Three people died following contact with South Yorkshire Police last year, new figures have revealed.
The force said one case is currently under investigation by police watchdog the IPCC, while the other two cases in 2015/16 found no evidence of officer wrongdoing or misconduct.
One of the deaths was described by the IPCC as ‘an apparent suicide following custody’, with the two others involving a death ‘following police contact’ that resulted in an independent investigation by the watchdog being carried out.
Det Supt Dave Barraclough, from South Yorkshire Police, said: “Of the three cases referred to by the IPCC data in South Yorkshire, all relate to individuals having had recent contact with the force rather than referring to deaths in custody.
“Contact with the force can take many forms – from a phone call through to officers visiting an individual, as well as the more formal arrest and custody procedures.
“One case is subject to an ongoing independent investigation and therefore it would not be appropriate to comment further on this.
“Of the other two cases, the IPCC and local investigations found no evidence of officer wrongdoing or misconduct, nor did they identify any areas of learning.
“Our policy is that any person who comes into contact with the force or enters custody is correctly treated in line with the appropriate guidance and approved national practice.
“In the unfortunate event of a death occurring, we always evaluate the IPCC report to establish if there are any lessons to be learned.”
The IPCC said nationally there had been 14 deaths in or following police custody.
The figure is a decrease on the 17 recorded in the 12 months previously.
There were three fatal police shootings, the second highest figure recorded since 2004/05. All are subject to ongoing IPCC investigations.
There were 21 road traffic deaths, an increase of seven on last year, but the number remains lower compared to figures recorded before 2011/12. Thirteen of the deaths were from police pursuit-related incidents.
There were 60 apparent suicides following police custody, compared to 70 recorded the previous year.

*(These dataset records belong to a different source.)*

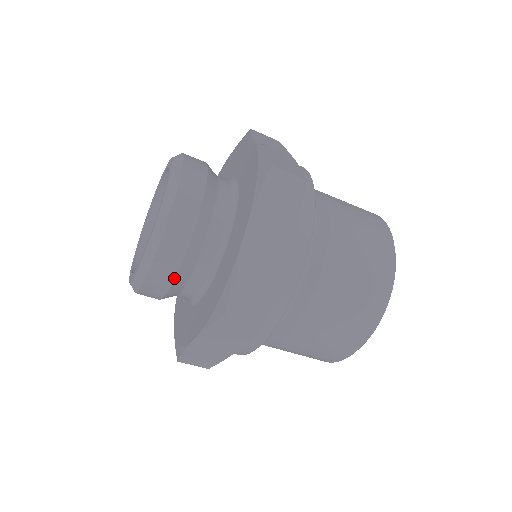
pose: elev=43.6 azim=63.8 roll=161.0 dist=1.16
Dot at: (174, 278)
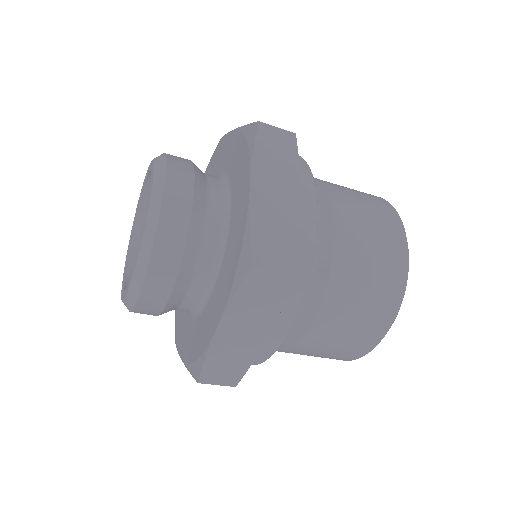
Dot at: (180, 263)
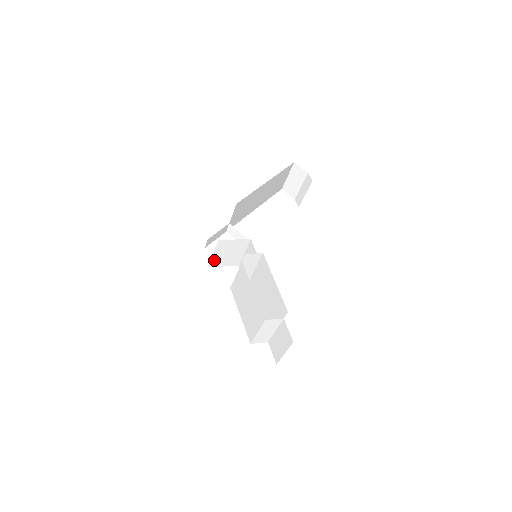
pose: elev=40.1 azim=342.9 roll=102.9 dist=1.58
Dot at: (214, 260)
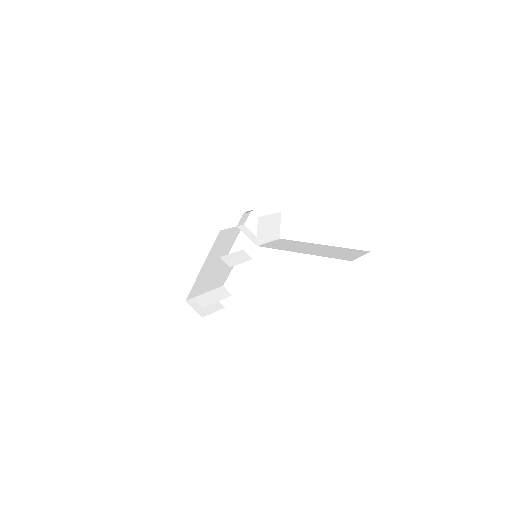
Dot at: (240, 228)
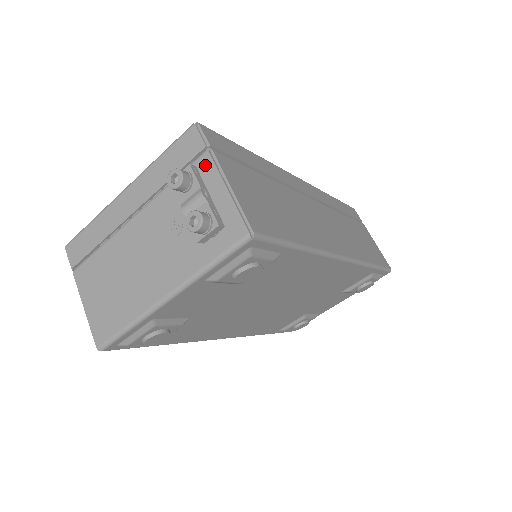
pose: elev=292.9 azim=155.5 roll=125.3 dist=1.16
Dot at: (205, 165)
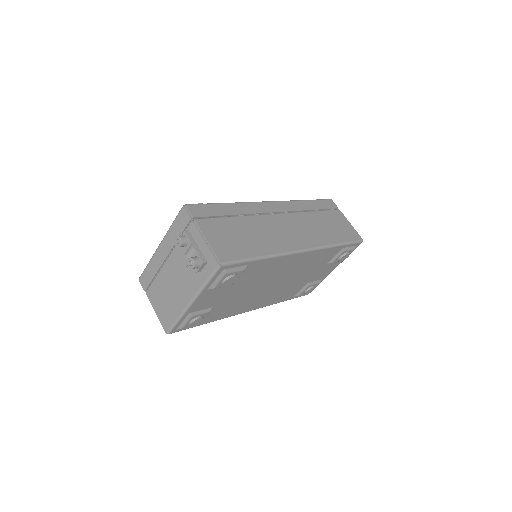
Dot at: (193, 229)
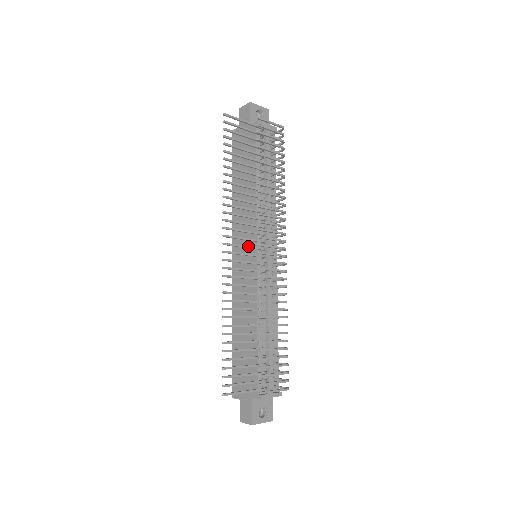
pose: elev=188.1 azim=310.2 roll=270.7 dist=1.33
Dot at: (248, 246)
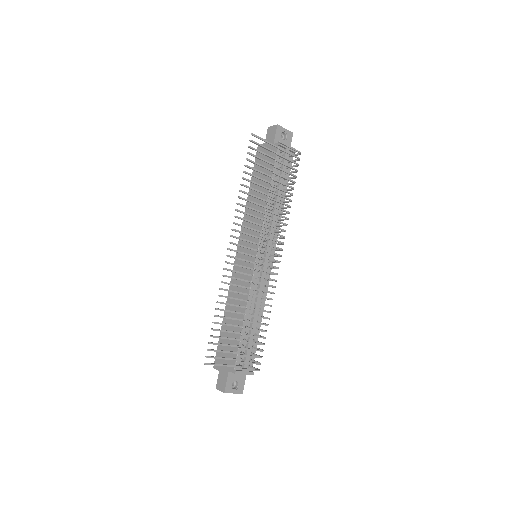
Dot at: (250, 248)
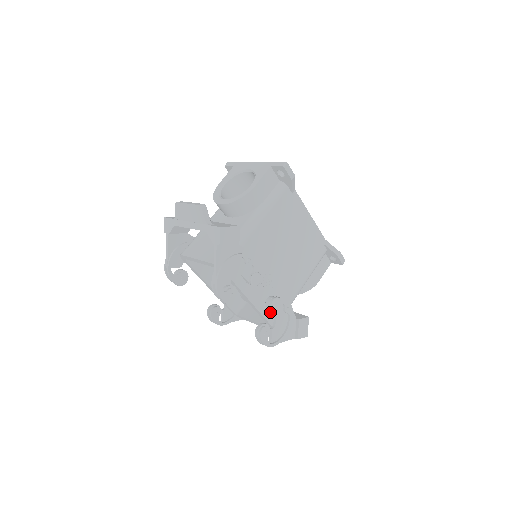
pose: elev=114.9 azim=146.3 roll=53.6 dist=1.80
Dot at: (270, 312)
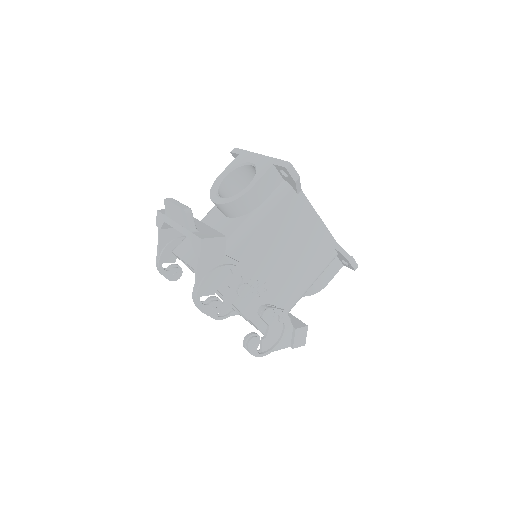
Dot at: occluded
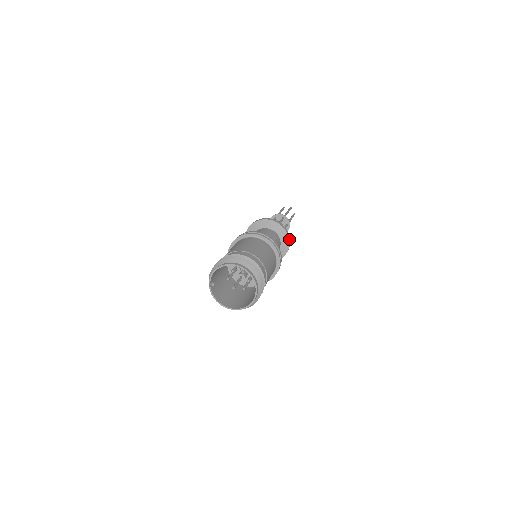
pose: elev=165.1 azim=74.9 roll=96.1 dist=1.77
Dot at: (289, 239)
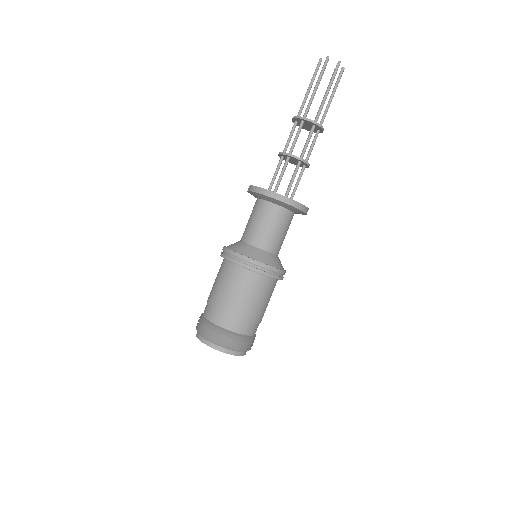
Dot at: (290, 203)
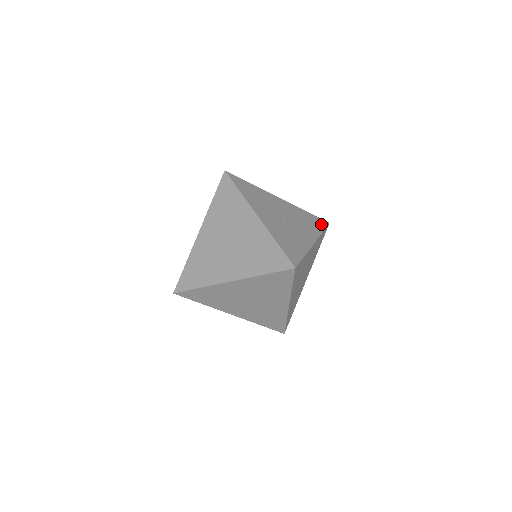
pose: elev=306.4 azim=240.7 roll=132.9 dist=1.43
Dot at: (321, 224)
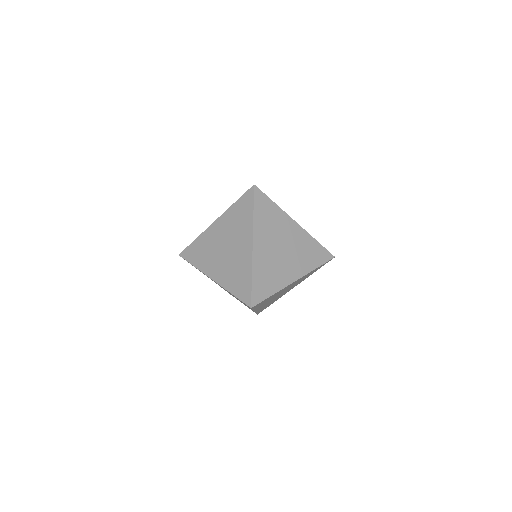
Dot at: occluded
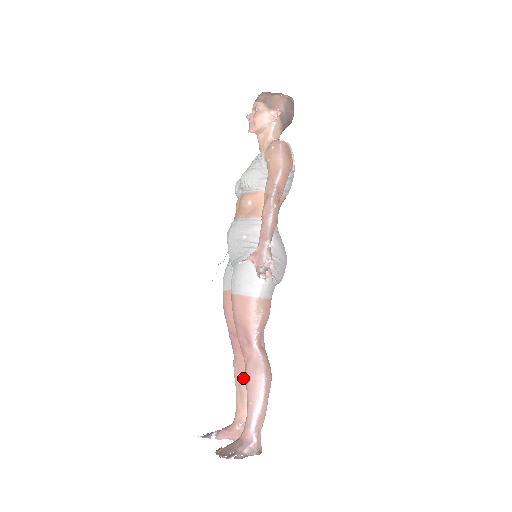
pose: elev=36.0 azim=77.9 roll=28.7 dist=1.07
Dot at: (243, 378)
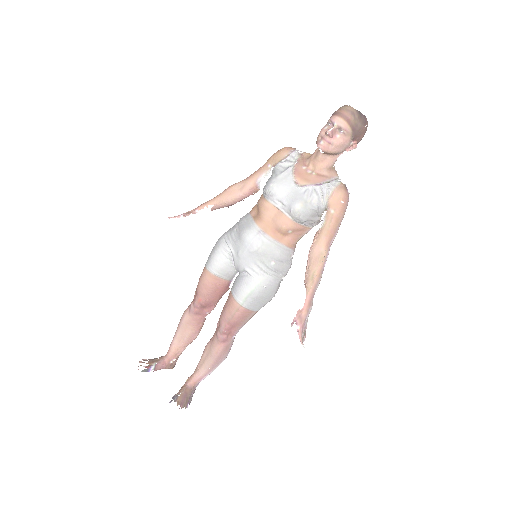
Dot at: (193, 333)
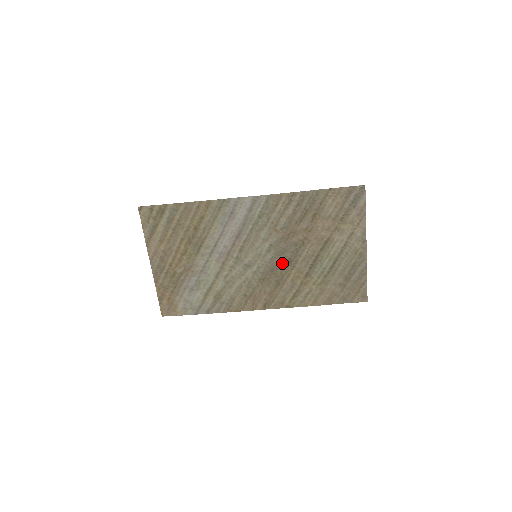
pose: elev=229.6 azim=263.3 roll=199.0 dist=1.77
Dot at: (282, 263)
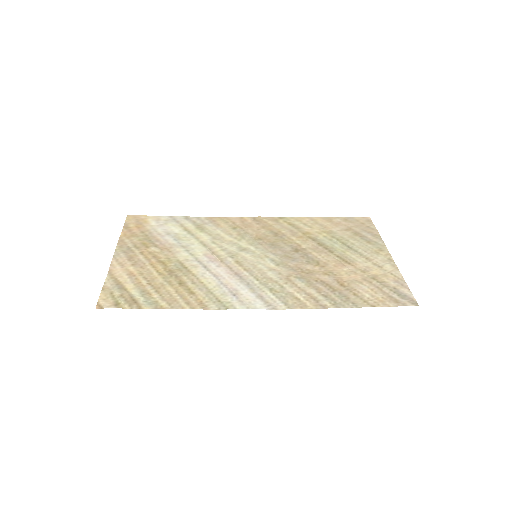
Dot at: (286, 249)
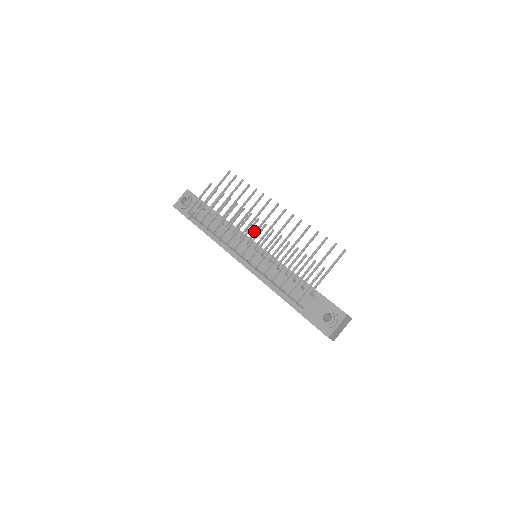
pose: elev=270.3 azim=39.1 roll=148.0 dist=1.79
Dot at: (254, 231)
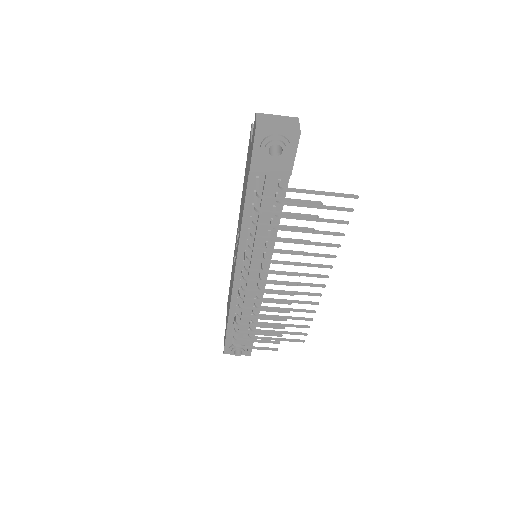
Dot at: occluded
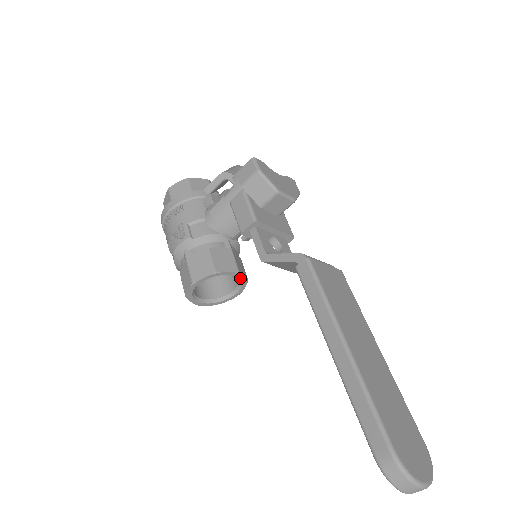
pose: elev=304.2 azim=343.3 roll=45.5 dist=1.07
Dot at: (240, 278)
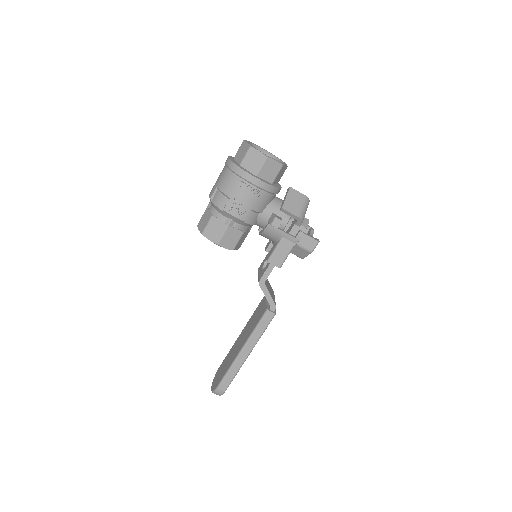
Dot at: occluded
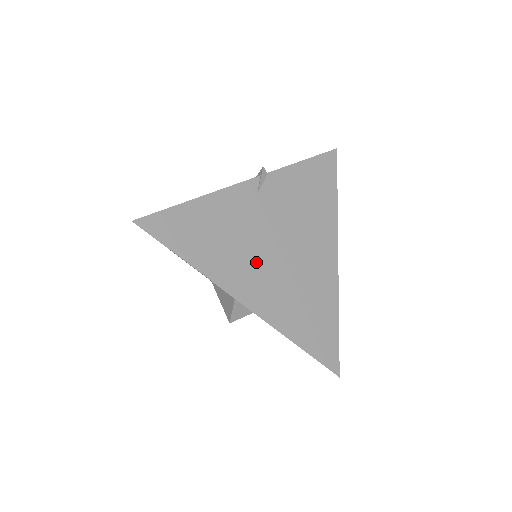
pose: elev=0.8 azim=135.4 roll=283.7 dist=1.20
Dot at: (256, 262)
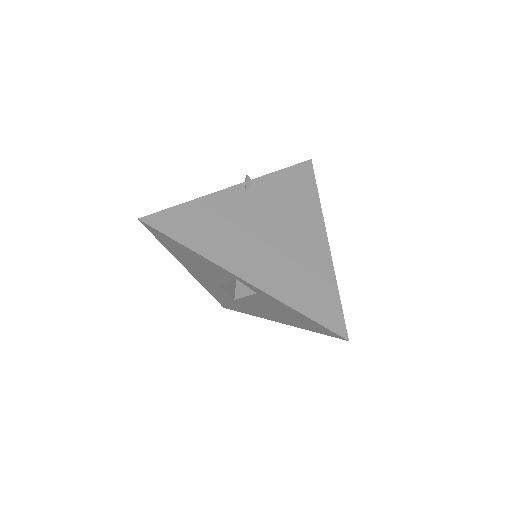
Dot at: (251, 246)
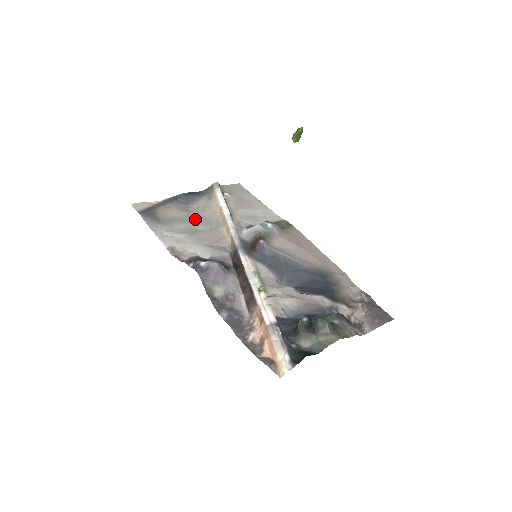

This is the lowest figure since 2012/13 but remains higher than figures recorded before that year.
The IPCC also investigated 102 other deaths following contact with the police in a wide range of circumstances, up from 43 the previous year.
A spokesman said: “This reflects a substantial increase in the number of independent investigations the IPCC is carrying out, with additional resources, rather than any definite rise in people dying in such circumstances. This category is dependent on the IPCC conducting an independent investigation.
“As in previous years, mental health and links to drugs or alcohol were common factors among many of those who died.
“Of the 60 apparent suicides, 22 of those who died had been arrested for an alleged sexual offence – 17 of these involved offences against children.”